Kim S H, Yang Y C
Hansol Biotechnology and Protein Function Research Unit, Korea Research Institute of Bioscience & Biotechnology, KIST, South Korea.
Biochem Biophys Res Commun. 1996 Dec 13;229(2):577-81. doi: 10.1006/bbrc.1996.1846.
The possible formation of a stable complex between extracellular signal-regulated kinases (ERKs) and Raf protein kinases was investigated in an attempt to understand the molecular mechanism by which Raf protein kinases were differentially regulated in response to the various stimuli, leading to the activation of ERKs in rat hippocampus. ERK3 was found to coelute with B-Raf, but not c-Raf1, after fractionation of rat hippocampal lysates by QMA anionic exchange chromatography. ERK3 was released into soluble supernatant fraction from the B-Raf, but not c-Raf1, immunoprecipitate, after incubation with ATP. These results, taken together, suggest the specific association of ERK3 with B-Raf in rat hippocampus.

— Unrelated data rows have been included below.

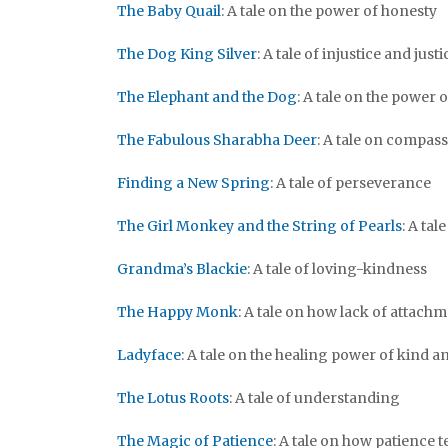
The Baby Quail
: A tale on the power of honesty
The Dog King Silver
: A tale of injustice and justi
The Elephant and the Dog
: A tale on the power 
The Fabulous Sharabha Deer
: A tale on compas
Finding a New Spring
: A tale of perseverance
The Girl Monkey and the String of Pearls
: A ta
Grandma’s Blackie
: A tale of loving-kindness
The Happy Monk
: A tale on how lack of attac
Ladyface
: A tale on the healing power of kind 
The Lotus Roots
: A tale of understanding
The Magic of Patience
: A tale on how patience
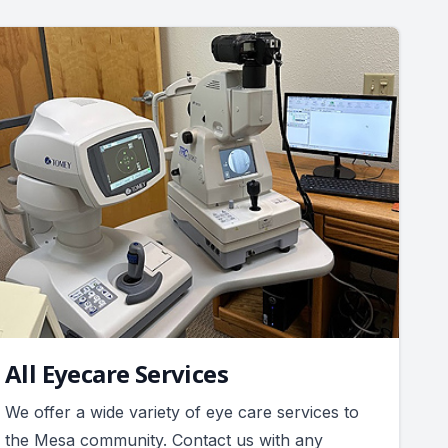
All Eyecare Services
We offer a wide variety of eye care services to
the Mesa community. Contact us with any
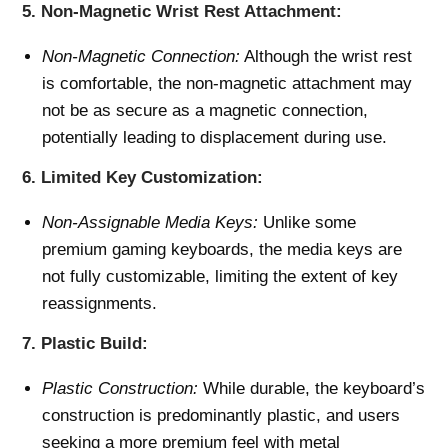
5.
Non-Magnetic Wrist Rest Attachment:
Non-Magnetic Connection:
Although the wrist rest
is comfortable, the non-magnetic attachment may
not be as secure as a magnetic connection,
potentially leading to displacement during use.
6.
Limited Key Customization:
Non-Assignable Media Keys:
Unlike some
premium gaming keyboards, the media keys are
not fully customizable, limiting the extent of key
reassignments.
7.
Plastic Build:
Plastic Construction:
While durable, the keyboard’s
construction is predominantly plastic, and users
seeking a more premium feel with metal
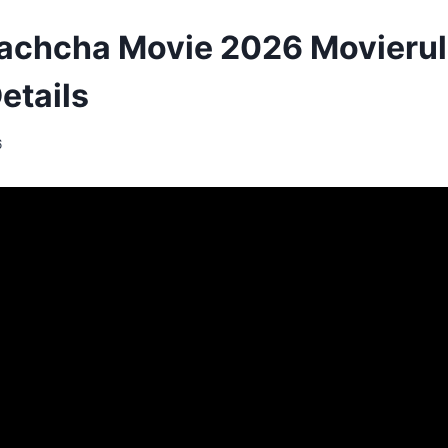
achcha Movie 2026 Movieru
etails
6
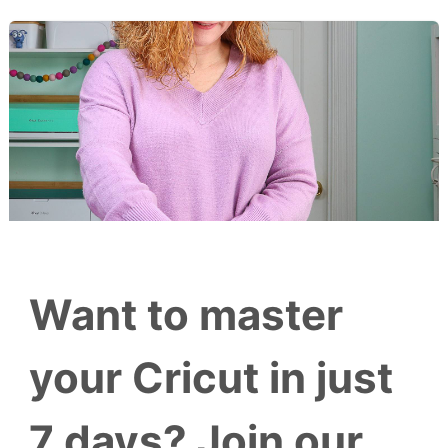
Want to master
your Cricut in just
7 days? Join our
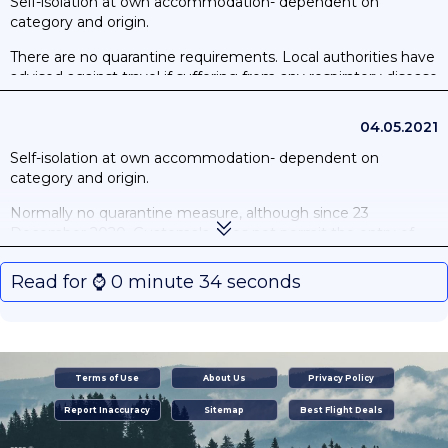
Self-isolation at own accommodation- dependent on
category and origin.
There are no quarantine requirements. Local authorities have
advised against travel if suffering from any respiratory disease
or presenting COVID-19 symptoms.
04.05.2021
Self-isolation at own accommodation- dependent on
category and origin.
Normally no quarantine measure, although since 23
December 2020, Guatemala does not permit the entry of
travellers who have been in the United Kingdom or South
Africa in the 14 days prior to their arrival. On 16 April,
Read for ⌚️ 0 minute 34 seconds
Guatemala included Brazil in this provision. These measures
are not applicable to Guatemalan nationals, diplomats or
foreign nationals who are legal residents in the country who
must instead self-isolate upon arrival for 10 days at their place
of residence.
Terms of Use
About Us
Privacy Policy
Report Inaccuracy
Sitemap
Best Flight Deals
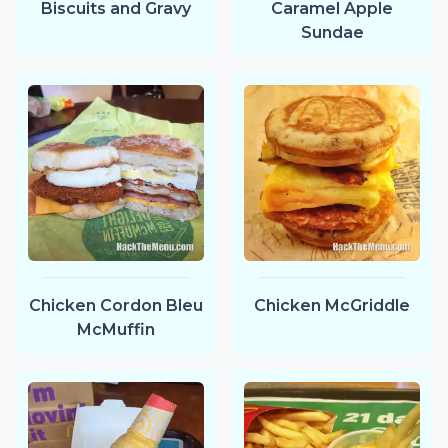
Biscuits and Gravy
Caramel Apple
Sundae
Chicken Cordon Bleu
Chicken McGriddle
McMuffin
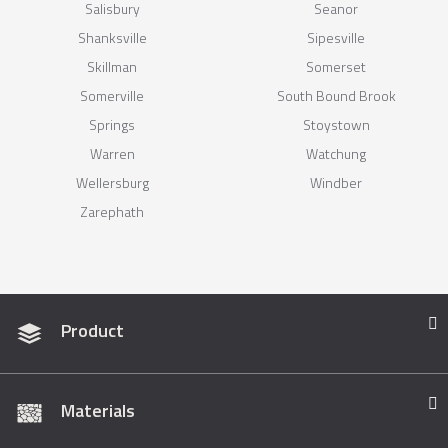
Salisbury
Seanor
Shanksville
Sipesville
Skillman
Somerset
Somerville
South Bound Brook
Springs
Stoystown
Warren
Watchung
Wellersburg
Windber
Zarephath
Product
Materials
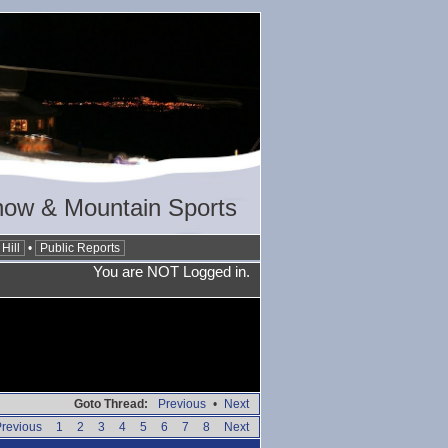
now & Mountain Sports
Hill
•
Public Reports
You are NOT Logged in.
Goto Thread:
Previous
•
Next
revious
1
2
3
4
5
6
7
8
Next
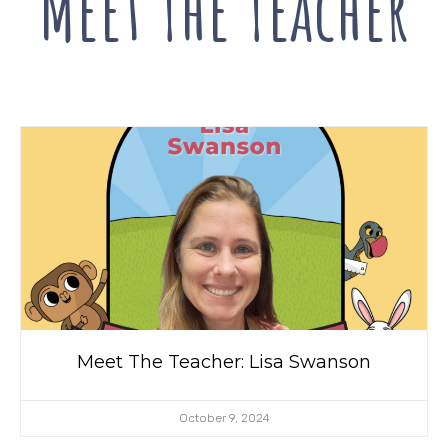
Meet The
Teacher
Meet The Teacher: Lisa Swanson
October 9, 2024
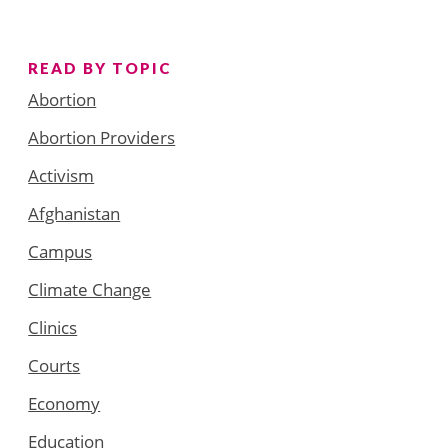
READ BY TOPIC
Abortion
Abortion Providers
Activism
Afghanistan
Campus
Climate Change
Clinics
Courts
Economy
Education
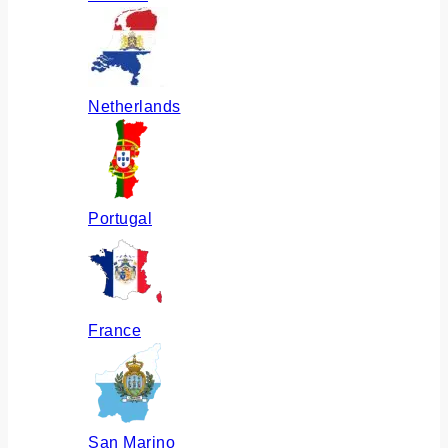
Netherlands
Portugal
France
San Marino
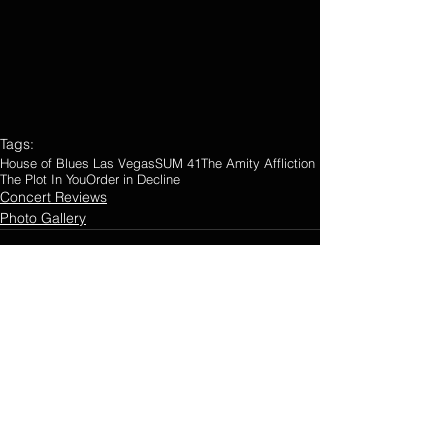
Tags:
House of Blues Las Vegas
SUM 41
The Amity Affliction
The Plot In You
Order in Decline
Concert Reviews
Photo Gallery
Comments
0.0 / 5 (0)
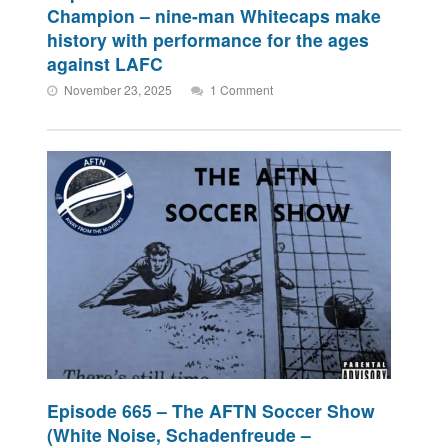
Champion – nine-man Whitecaps make
history with performance for the ages
against LAFC
November 23, 2025
1 Comment
Episode 665 – The AFTN Soccer Show
(White Noise, Schadenfreude –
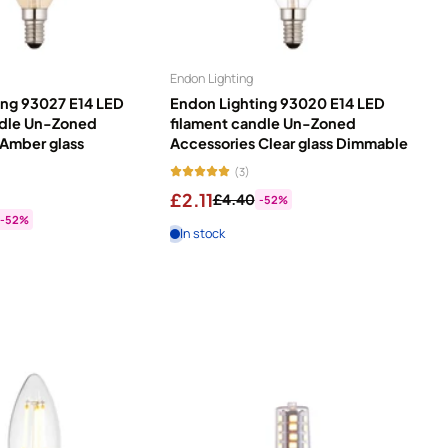
Price, low to high
Price, high to low
he right bulb makes all the difference. Our light bulb range
Endon Lighting
alogen bulbs offer low, mains, and dedicated voltage options for
Date, old to new
ing 93027 E14 LED
Endon Lighting 93020 E14 LED
se your mood. Chill out with warm, relaxing light. Get active
ndle Un-Zoned
filament candle Un-Zoned
lude a lifetime guarantee, and energy labels help you pick the
Date, new to old
 Amber glass
Accessories Clear glass Dimmable
(3)
£2.11
£4.40
-52%
-52%
In stock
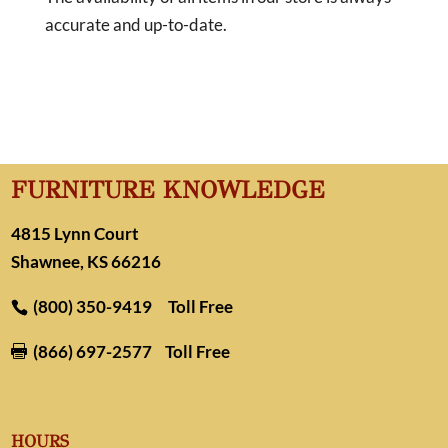
accurate and up-to-date.
FURNITURE KNOWLEDGE
4815 Lynn Court
Shawnee, KS 66216
(800) 350-9419
Toll Free
(866) 697-2577
Toll Free

HOURS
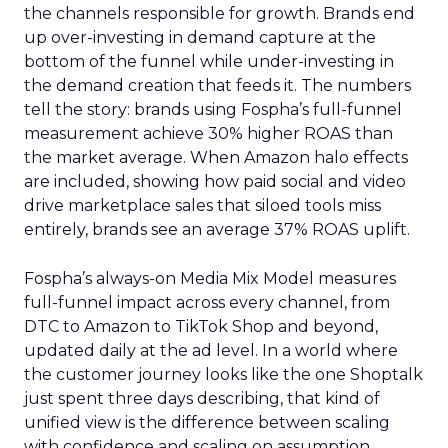
the channels responsible for growth. Brands end
up over-investing in demand capture at the
bottom of the funnel while under-investing in
the demand creation that feeds it. The numbers
tell the story: brands using Fospha’s full-funnel
measurement achieve 30% higher ROAS than
the market average. When Amazon halo effects
are included, showing how paid social and video
drive marketplace sales that siloed tools miss
entirely, brands see an average 37% ROAS uplift.
Fospha’s always-on Media Mix Model measures
full-funnel impact across every channel, from
DTC to Amazon to TikTok Shop and beyond,
updated daily at the ad level. In a world where
the customer journey looks like the one Shoptalk
just spent three days describing, that kind of
unified view is the difference between scaling
with confidence and scaling on assumption.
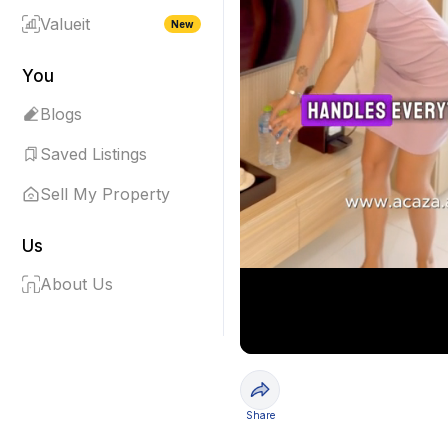
Valueit
New
You
Blogs
Saved Listings
Sell My Property
Us
About Us
Share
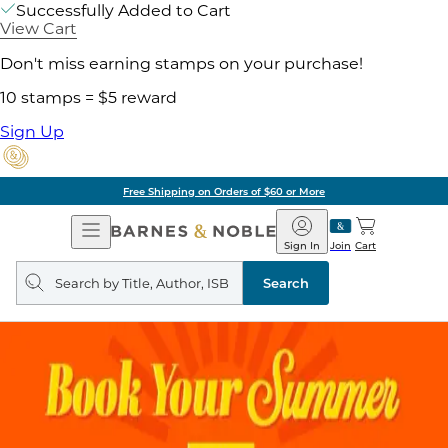
Successfully Added to Cart
View Cart
Don't miss earning stamps on your purchase!
10 stamps = $5 reward
Sign Up
Free Shipping on Orders of $60 or More
Open
Barnes
Navigation
&
Sign In
Join
Cart
Noble
Search
query
Search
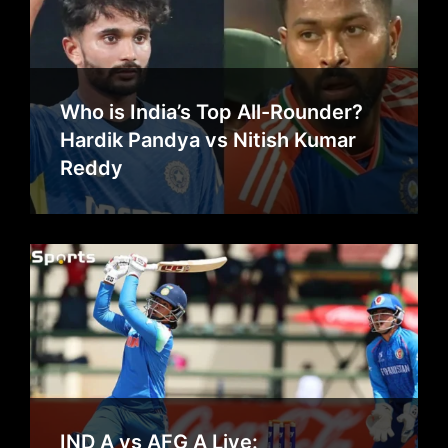
Who is India’s Top All-Rounder?
Hardik Pandya vs Nitish Kumar
Reddy
IND A vs AFG A Live:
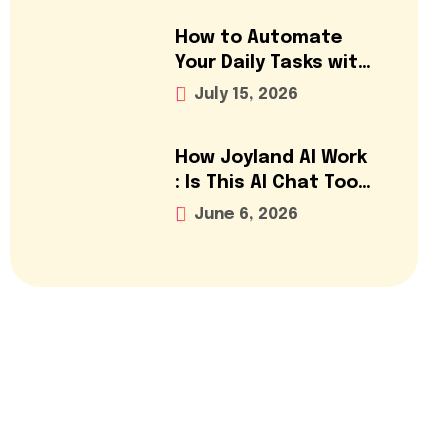
How to Automate
Your Daily Tasks with
AI Tools: A Step-by-
July 15, 2026
Step Guide (2026)
How Joyland AI Work
: Is This AI Chat Tool
Worth It?
June 6, 2026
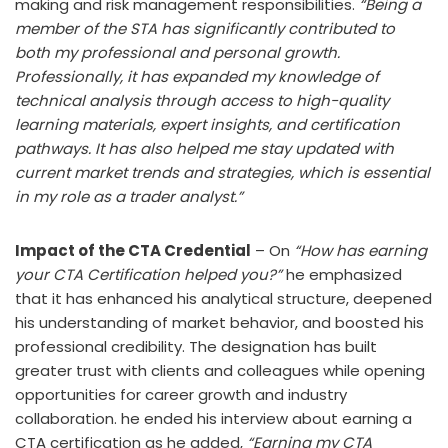
making and risk management responsibilities.
“Being a
member of the STA has significantly contributed to
both my professional and personal growth.
Professionally, it has expanded my knowledge of
technical analysis through access to high-quality
learning materials, expert insights, and certification
pathways. It has also helped me stay updated with
current market trends and strategies, which is essential
in my role as a trader analyst.”
Impact of the CTA Credential
– On
“How has earning
your CTA Certification helped you?”
he emphasized
that it has enhanced his analytical structure, deepened
his understanding of market behavior, and boosted his
professional credibility. The designation has built
greater trust with clients and colleagues while opening
opportunities for career growth and industry
collaboration. he ended his interview about earning a
CTA certification as he added,
“Earning my CTA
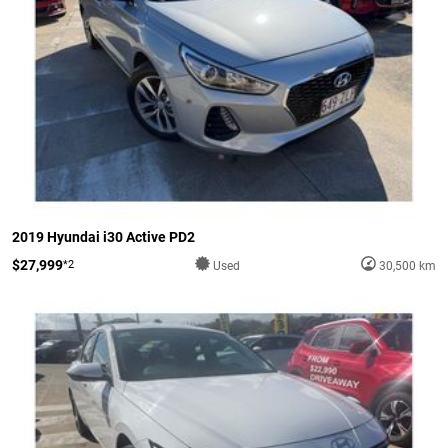
2019 Hyundai i30 Active PD2
$27,999
*2
Used
30,500 km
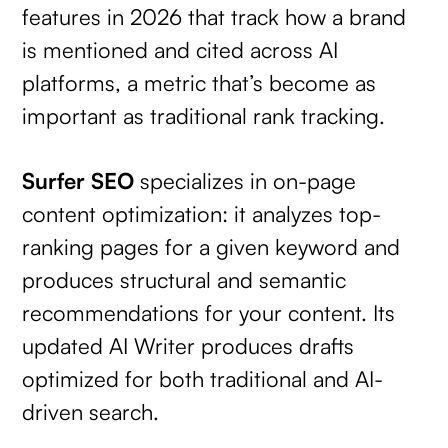
features in 2026 that track how a brand
is mentioned and cited across AI
platforms, a metric that’s become as
important as traditional rank tracking.
Surfer SEO
specializes in on-page
content optimization: it analyzes top-
ranking pages for a given keyword and
produces structural and semantic
recommendations for your content. Its
updated AI Writer produces drafts
optimized for both traditional and AI-
driven search.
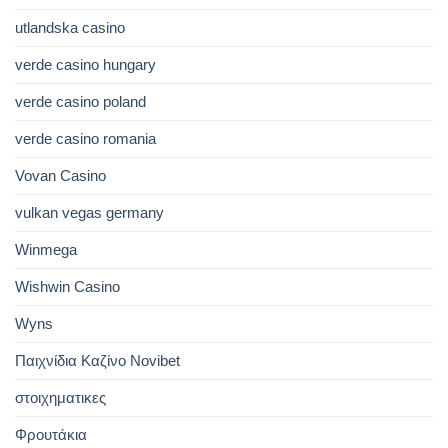
utlandska casino
verde casino hungary
verde casino poland
verde casino romania
Vovan Casino
vulkan vegas germany
Winmega
Wishwin Casino
Wyns
Παιχνίδια Καζίνο Novibet
στοιχηματικες
Φρουτάκια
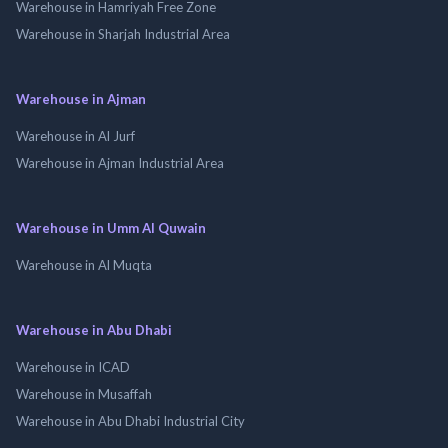
Warehouse in Hamriyah Free Zone
Warehouse in Sharjah Industrial Area
Warehouse in Ajman
Warehouse in Al Jurf
Warehouse in Ajman Industrial Area
Warehouse in Umm Al Quwain
Warehouse in Al Muqta
Warehouse in Abu Dhabi
Warehouse in ICAD
Warehouse in Musaffah
Warehouse in Abu Dhabi Industrial City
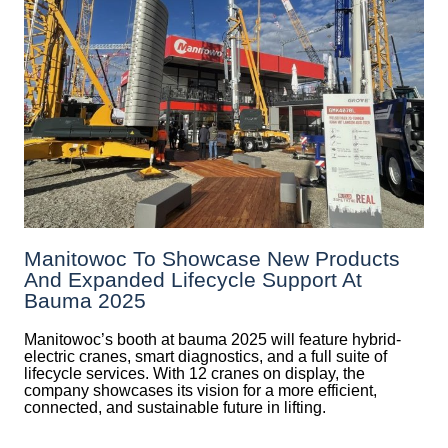
Manitowoc To Showcase New Products
And Expanded Lifecycle Support At
Bauma 2025
Manitowoc’s booth at bauma 2025 will feature hybrid-
electric cranes, smart diagnostics, and a full suite of
lifecycle services. With 12 cranes on display, the
company showcases its vision for a more efficient,
connected, and sustainable future in lifting.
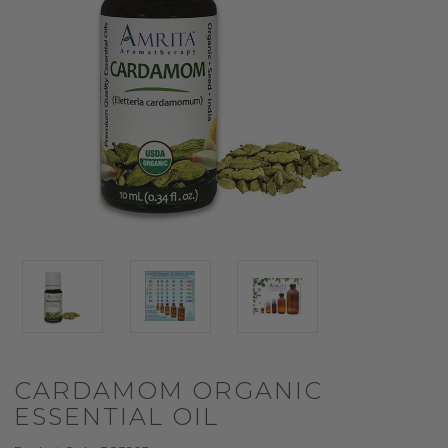
CARDAMOM ORGANIC
ESSENTIAL OIL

为了理解Raf蛋白激酶在各种刺激下如何被差异调节从而导致大鼠海马体中细胞外信号调节激酶(ERK)激活的分子机制,研究了细胞外信号调节激酶(ERK)与Raf蛋白激酶之间可能形成的稳定复合物。在用QMA阴离子交换色谱法分离大鼠海马体裂解物后,发现ERK3与B-Raf共洗脱,但不与c-Raf1共洗脱。与ATP孵育后,ERK3从B-Raf免疫沉淀复合物中释放到可溶性上清液组分中,而不是从c-Raf1免疫沉淀复合物中释放。综合这些结果,表明在大鼠海马体中ERK3与B-Raf存在特异性结合。